(Beginning of Dataset content)

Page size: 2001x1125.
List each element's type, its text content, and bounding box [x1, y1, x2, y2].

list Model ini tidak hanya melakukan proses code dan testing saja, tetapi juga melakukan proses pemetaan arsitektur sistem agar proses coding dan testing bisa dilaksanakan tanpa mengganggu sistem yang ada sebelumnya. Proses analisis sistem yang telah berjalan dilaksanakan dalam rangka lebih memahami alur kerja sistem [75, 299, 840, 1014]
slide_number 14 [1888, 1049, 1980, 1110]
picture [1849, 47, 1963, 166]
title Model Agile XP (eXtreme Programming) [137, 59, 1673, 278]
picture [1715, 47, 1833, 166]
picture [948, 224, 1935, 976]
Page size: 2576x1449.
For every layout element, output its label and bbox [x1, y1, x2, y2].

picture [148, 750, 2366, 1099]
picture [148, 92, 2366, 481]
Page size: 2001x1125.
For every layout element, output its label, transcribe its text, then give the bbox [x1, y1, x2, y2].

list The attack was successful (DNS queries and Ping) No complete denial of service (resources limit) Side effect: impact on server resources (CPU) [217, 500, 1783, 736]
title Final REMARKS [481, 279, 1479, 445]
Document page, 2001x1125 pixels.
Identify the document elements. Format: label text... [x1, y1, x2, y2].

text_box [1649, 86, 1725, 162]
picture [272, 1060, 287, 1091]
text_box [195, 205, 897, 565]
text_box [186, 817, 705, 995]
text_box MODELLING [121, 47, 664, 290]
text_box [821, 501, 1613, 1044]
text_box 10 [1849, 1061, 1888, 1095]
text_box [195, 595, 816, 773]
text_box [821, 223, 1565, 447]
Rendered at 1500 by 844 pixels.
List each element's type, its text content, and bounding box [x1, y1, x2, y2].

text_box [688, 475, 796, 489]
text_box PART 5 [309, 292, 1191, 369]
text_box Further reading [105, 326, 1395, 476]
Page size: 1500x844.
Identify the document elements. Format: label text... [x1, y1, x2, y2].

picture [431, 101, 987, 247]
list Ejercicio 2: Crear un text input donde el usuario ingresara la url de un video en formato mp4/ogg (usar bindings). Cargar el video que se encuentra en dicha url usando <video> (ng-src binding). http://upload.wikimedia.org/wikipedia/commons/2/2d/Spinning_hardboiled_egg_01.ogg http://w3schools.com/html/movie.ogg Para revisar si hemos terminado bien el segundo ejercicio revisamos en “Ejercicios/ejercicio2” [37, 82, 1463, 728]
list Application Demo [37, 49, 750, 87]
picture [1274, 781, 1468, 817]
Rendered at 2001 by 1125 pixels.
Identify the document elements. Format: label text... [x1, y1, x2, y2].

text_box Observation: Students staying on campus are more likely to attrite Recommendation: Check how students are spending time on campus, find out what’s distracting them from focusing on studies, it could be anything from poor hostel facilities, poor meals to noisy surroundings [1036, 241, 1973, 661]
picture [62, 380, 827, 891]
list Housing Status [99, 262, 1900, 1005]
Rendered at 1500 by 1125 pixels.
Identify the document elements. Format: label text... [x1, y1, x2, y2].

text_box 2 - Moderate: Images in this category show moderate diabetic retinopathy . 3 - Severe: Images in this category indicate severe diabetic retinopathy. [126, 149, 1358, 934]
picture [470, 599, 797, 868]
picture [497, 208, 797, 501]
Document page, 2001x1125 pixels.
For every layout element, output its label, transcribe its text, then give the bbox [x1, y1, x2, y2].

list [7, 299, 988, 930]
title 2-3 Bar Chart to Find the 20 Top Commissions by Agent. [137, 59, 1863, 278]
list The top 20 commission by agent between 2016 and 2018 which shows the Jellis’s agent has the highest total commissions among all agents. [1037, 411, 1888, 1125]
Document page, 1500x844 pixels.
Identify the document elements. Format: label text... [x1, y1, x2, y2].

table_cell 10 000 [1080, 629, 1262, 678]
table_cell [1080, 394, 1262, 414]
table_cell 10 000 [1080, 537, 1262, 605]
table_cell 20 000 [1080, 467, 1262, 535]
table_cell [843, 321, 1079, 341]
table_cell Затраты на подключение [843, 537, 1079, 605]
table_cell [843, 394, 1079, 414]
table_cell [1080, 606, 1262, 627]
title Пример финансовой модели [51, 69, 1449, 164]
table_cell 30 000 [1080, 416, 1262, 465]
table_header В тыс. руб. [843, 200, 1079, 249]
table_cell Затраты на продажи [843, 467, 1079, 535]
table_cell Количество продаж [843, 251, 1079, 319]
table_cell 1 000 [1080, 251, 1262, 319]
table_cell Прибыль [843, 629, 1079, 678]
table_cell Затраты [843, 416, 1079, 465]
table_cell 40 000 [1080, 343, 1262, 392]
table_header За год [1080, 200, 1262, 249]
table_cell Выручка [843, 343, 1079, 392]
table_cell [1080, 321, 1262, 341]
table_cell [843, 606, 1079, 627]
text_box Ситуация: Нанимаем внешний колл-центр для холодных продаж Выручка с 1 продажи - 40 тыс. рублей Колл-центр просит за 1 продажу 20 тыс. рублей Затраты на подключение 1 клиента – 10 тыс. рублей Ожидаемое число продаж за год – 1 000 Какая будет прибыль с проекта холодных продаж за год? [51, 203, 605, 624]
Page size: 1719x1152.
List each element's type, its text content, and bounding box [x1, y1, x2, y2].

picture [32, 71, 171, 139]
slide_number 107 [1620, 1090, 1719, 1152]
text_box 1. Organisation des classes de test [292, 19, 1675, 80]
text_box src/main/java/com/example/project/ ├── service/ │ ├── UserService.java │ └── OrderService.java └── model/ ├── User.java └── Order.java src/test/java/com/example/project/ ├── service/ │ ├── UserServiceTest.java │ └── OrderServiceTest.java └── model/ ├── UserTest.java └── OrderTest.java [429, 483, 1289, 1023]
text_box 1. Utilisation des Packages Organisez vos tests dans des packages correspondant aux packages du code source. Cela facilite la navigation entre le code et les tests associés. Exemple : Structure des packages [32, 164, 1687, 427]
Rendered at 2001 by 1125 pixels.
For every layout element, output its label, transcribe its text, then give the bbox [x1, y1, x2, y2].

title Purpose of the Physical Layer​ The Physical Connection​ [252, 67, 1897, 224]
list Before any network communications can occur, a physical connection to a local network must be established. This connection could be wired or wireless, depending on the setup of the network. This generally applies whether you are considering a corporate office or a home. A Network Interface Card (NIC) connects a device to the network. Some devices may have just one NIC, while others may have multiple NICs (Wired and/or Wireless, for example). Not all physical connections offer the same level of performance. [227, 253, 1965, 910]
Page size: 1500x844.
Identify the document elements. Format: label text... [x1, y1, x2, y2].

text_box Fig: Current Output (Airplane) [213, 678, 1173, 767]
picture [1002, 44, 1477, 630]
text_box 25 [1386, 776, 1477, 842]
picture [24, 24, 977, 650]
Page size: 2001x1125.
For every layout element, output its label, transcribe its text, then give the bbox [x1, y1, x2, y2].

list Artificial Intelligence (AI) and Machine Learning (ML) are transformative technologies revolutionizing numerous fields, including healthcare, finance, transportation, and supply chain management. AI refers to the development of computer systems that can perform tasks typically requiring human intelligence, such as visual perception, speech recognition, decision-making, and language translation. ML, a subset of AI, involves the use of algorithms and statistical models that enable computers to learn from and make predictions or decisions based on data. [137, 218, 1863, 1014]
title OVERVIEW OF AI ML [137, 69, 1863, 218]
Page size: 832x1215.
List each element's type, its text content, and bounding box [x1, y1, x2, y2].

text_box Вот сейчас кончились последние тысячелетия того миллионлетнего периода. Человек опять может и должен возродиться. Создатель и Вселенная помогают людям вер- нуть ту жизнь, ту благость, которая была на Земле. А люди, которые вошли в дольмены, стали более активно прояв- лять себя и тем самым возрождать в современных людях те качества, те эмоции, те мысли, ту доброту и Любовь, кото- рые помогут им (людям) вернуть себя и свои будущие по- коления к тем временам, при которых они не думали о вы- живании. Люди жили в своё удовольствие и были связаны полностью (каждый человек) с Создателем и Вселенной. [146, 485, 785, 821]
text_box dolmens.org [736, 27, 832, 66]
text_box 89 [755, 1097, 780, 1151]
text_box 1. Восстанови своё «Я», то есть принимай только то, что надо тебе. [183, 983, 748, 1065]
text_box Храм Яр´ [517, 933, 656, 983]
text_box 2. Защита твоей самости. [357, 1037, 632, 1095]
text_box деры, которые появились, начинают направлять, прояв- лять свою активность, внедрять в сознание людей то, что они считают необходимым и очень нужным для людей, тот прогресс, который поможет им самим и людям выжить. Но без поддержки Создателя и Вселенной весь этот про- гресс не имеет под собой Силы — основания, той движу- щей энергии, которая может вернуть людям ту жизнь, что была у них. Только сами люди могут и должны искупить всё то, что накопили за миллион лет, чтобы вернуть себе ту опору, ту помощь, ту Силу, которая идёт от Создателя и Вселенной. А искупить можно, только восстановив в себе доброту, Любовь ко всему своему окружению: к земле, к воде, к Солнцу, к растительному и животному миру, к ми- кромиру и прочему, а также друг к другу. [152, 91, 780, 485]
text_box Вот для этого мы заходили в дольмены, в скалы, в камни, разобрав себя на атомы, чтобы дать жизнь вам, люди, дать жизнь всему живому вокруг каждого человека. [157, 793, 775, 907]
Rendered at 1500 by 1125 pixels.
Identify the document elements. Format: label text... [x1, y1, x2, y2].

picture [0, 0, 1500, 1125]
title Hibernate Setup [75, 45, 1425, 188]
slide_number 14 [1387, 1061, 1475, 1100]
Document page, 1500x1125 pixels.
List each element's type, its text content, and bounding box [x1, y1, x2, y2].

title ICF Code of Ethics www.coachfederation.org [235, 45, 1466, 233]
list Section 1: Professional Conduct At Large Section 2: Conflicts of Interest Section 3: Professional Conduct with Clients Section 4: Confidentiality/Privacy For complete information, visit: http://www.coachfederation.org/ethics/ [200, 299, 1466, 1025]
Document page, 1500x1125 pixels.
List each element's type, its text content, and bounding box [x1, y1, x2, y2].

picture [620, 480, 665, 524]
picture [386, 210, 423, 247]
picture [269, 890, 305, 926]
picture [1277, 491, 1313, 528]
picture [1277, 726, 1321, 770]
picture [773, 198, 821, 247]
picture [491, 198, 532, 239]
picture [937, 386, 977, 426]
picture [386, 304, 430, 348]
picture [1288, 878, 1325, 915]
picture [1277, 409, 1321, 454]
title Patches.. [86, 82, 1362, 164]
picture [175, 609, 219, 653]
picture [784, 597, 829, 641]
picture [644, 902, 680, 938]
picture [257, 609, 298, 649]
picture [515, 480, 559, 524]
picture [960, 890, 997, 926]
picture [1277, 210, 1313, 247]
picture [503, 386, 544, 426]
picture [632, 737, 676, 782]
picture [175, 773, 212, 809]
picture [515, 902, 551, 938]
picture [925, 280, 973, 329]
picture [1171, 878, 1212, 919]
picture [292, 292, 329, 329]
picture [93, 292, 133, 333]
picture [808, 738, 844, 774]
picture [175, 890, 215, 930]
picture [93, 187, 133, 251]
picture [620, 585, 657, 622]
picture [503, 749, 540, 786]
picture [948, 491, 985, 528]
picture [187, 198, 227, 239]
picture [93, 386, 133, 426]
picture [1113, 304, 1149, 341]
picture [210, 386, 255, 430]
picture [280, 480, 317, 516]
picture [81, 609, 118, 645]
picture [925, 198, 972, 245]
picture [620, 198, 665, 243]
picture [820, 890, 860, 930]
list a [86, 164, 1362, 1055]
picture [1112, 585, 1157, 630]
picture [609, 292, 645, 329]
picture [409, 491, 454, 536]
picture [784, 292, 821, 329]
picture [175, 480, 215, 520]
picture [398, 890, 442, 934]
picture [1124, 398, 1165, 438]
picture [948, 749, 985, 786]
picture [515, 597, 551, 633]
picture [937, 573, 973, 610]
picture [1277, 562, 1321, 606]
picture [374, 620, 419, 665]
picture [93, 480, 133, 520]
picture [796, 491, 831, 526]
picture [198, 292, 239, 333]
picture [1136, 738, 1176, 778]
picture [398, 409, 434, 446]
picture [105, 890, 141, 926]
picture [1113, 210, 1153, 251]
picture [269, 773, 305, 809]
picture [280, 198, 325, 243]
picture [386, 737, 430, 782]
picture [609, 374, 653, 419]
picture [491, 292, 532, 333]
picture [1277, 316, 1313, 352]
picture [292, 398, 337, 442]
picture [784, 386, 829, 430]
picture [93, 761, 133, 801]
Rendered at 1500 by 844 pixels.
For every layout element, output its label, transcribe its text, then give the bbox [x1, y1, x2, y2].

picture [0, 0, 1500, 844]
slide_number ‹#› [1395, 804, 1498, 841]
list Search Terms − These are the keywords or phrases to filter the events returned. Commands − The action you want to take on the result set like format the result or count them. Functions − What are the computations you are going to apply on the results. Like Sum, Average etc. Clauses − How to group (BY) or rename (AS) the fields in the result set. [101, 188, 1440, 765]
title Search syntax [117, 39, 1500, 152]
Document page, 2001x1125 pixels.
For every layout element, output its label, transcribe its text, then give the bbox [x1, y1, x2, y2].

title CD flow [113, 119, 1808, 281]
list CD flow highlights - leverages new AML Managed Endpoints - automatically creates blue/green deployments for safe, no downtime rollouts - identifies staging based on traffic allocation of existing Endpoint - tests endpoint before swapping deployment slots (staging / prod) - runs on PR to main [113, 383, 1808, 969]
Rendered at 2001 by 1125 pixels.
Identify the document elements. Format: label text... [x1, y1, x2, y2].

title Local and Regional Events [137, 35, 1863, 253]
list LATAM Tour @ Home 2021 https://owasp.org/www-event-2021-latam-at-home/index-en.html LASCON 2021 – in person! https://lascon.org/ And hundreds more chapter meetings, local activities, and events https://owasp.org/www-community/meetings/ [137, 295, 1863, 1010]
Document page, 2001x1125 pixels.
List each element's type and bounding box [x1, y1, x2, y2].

(End of Dataset content)

Task brief: Each line from the top of the records above through the line containing "text_box [195, 205, 897, 565]" needs to be transcribed exactly, and no line after it.

Exercise solution:
Page size: 2001x1125.
List each element's type, its text content, and bounding box [x1, y1, x2, y2].

list Model ini tidak hanya melakukan proses code dan testing saja, tetapi juga melakukan proses pemetaan arsitektur sistem agar proses coding dan testing bisa dilaksanakan tanpa mengganggu sistem yang ada sebelumnya. Proses analisis sistem yang telah berjalan dilaksanakan dalam rangka lebih memahami alur kerja sistem [75, 299, 840, 1014]
slide_number 14 [1888, 1049, 1980, 1110]
picture [1849, 47, 1963, 166]
title Model Agile XP (eXtreme Programming) [137, 59, 1673, 278]
picture [1715, 47, 1833, 166]
picture [948, 224, 1935, 976]
Page size: 2576x1449.
For every layout element, output its label and bbox [x1, y1, x2, y2].

picture [148, 750, 2366, 1099]
picture [148, 92, 2366, 481]
Page size: 2001x1125.
For every layout element, output its label, transcribe its text, then give the bbox [x1, y1, x2, y2].

list The attack was successful (DNS queries and Ping) No complete denial of service (resources limit) Side effect: impact on server resources (CPU) [217, 500, 1783, 736]
title Final REMARKS [481, 279, 1479, 445]
Document page, 2001x1125 pixels.
Identify the document elements. Format: label text... [x1, y1, x2, y2].

text_box [1649, 86, 1725, 162]
picture [272, 1060, 287, 1091]
text_box [195, 205, 897, 565]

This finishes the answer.